Start of Excerpted passage

The author shares her views on talking to kids about bullying.

It’s been my experience that many school administrators avoid using the “B” word. Despite the statistics, some don’t want to admit there might be “bullying” in their school. Sometimes they’re concerned having an anti-bullying workshop may lead people to believe there’s a problem. Perhaps there is a problem and they’d rather deal with it “discreetly.”

I can’t really blame them all that much. I’ve seen parents scream at teachers, administrators and bus drivers. A person would be crazy not to try and avoid that kind of hostility. Still, we have to put the kids first. Children are being bullied and educators need to step up—regardless of the inconvenience or consequence.

The truth is many parents avoid the “B” word, too, that is, when it comes to their own children. Some are more than willing to slap a label on “the other kid,” but since I’ve been doing bullying workshops, I’ve only come across one parent who willingly shared a concern her child was being mean, or bullying others.

Do the math. There’s more than one.

I had such respect for that mom who stood up, admitted her daughter was not perfect and asked for help. She was building the girl’s character and strengthening her understanding of what’s right and wrong—a life lesson.

That’s good parenting.

End of Excerpted passage
Start of Extracted entries

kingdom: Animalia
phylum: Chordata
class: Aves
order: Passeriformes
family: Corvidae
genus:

End of Extracted entries

Exercise aim
Copy out the full essay on talking to kids about bullying, word for word. Work only from the essay on bullying.

Solution for this task
The author shares her views on talking to kids about bullying.

It’s been my experience that many school administrators avoid using the “B” word. Despite the statistics, some don’t want to admit there might be “bullying” in their school. Sometimes they’re concerned having an anti-bullying workshop may lead people to believe there’s a problem. Perhaps there is a problem and they’d rather deal with it “discreetly.”

I can’t really blame them all that much. I’ve seen parents scream at teachers, administrators and bus drivers. A person would be crazy not to try and avoid that kind of hostility. Still, we have to put the kids first. Children are being bullied and educators need to step up—regardless of the inconvenience or consequence.

The truth is many parents avoid the “B” word, too, that is, when it comes to their own children. Some are more than willing to slap a label on “the other kid,” but since I’ve been doing bullying workshops, I’ve only come across one parent who willingly shared a concern her child was being mean, or bullying others.

Do the math. There’s more than one.

I had such respect for that mom who stood up, admitted her daughter was not perfect and asked for help. She was building the girl’s character and strengthening her understanding of what’s right and wrong—a life lesson.

That’s good parenting.